14. The apparatus of claim 13, further comprising: the classification parameter extraction module is used for receiving the sound signal type from the PSC module and transmitting the sound signal type to the signal classification judgment module; acquiring a pilot frequency parameter and a sub-band energy parameter, or acquiring an open-loop pitch parameter, a pilot frequency parameter and a sub-band energy parameter, processing the acquired parameters into signal classification characteristic parameters, and transmitting the signal classification characteristic parameters to the signal classification judgment module; processing the acquired parameters into the frequency spectrum distribution parameters of the sound signals and the frequency spectrum distribution parameters of the background noise, and transmitting the frequency spectrum distribution parameters to the background noise parameter updating module;

the signal classification decision module determines the type of the useful signal according to the signal classification characteristic parameters and the type of the sound signal determined by the PSC module, wherein the type of the useful signal comprises a speech signal and a music signal.

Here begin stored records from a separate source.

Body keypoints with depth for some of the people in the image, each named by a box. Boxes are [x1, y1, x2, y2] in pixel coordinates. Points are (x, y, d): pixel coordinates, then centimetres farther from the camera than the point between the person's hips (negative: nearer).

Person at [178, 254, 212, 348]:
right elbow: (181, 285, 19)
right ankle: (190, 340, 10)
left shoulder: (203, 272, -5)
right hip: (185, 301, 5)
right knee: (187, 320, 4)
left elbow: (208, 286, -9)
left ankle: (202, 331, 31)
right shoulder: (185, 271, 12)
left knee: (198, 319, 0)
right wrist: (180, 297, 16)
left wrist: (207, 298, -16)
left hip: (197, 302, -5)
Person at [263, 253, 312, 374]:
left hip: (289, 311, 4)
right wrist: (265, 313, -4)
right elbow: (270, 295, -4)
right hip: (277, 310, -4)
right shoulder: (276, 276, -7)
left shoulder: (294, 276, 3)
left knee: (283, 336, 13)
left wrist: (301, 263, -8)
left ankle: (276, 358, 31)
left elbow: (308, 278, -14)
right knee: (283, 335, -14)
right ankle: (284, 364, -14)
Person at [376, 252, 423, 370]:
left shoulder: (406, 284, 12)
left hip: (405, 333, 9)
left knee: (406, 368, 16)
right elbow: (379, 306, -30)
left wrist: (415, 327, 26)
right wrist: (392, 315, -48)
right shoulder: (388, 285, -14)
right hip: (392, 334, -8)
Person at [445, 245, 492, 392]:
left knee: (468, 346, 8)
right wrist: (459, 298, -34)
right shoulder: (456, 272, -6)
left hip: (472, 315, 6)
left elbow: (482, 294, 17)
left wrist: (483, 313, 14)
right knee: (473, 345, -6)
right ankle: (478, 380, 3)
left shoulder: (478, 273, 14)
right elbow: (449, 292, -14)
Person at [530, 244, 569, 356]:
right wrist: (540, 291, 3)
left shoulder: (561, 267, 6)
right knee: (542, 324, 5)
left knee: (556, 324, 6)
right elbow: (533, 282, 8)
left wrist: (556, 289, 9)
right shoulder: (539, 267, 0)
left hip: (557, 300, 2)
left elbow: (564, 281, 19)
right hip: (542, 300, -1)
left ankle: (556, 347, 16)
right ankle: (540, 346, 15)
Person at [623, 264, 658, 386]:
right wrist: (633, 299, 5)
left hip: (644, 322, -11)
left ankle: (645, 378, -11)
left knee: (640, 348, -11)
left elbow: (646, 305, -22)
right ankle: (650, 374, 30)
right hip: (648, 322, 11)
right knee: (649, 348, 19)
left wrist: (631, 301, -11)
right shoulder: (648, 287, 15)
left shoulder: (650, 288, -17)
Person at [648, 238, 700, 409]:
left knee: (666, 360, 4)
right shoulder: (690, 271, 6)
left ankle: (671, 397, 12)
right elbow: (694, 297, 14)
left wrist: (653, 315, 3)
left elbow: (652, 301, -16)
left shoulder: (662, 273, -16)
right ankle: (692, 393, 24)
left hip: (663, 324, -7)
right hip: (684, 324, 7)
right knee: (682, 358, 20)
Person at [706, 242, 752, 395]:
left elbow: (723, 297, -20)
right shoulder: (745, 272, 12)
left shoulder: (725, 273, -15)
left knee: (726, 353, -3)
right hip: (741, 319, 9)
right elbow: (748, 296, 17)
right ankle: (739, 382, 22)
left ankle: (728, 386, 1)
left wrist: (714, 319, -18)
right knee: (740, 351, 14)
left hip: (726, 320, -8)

15. The apparatus of claim 13 or 14, wherein the signal classification decision module comprises: a parameter updating submodule and a judgment submodule; the parameter updating submodule is used for updating the threshold in the signal classification judgment process according to the signal-to-noise ratio and providing the updated threshold to the judgment submodule;

the decision sub-module is used for receiving the sound signal type from the PSC module, determining the type of the useful signal based on the open-loop pitch parameter, the pilot frequency parameter, the sub-band energy parameter and the updated threshold or based on the pilot frequency parameter, the sub-band energy parameter and the updated threshold, and sending the determined type of the useful signal.

16. The apparatus of claim 13, further comprising: and the coder mode and rate selection module is used for receiving the type of the useful signal from the signal classification judgment module and determining the coding mode and the rate of the sound signal according to the type of the received useful signal.

17. The apparatus of claim 14, further comprising: and the encoder parameter extraction module is used for extracting sub-band energy parameters and transmitting the sub-band energy parameters to the classification parameter extraction module or extracting the sub-band energy parameters and the encoder parameters and transmitting the sub-band energy parameters and the encoder parameters to the classification parameter extraction module, and extracting the sub-band energy parameters and transmitting the sub-band energy parameters to the PSC module, wherein the encoder parameters comprise a guide spectrum frequency parameter and an open loop pitch parameter.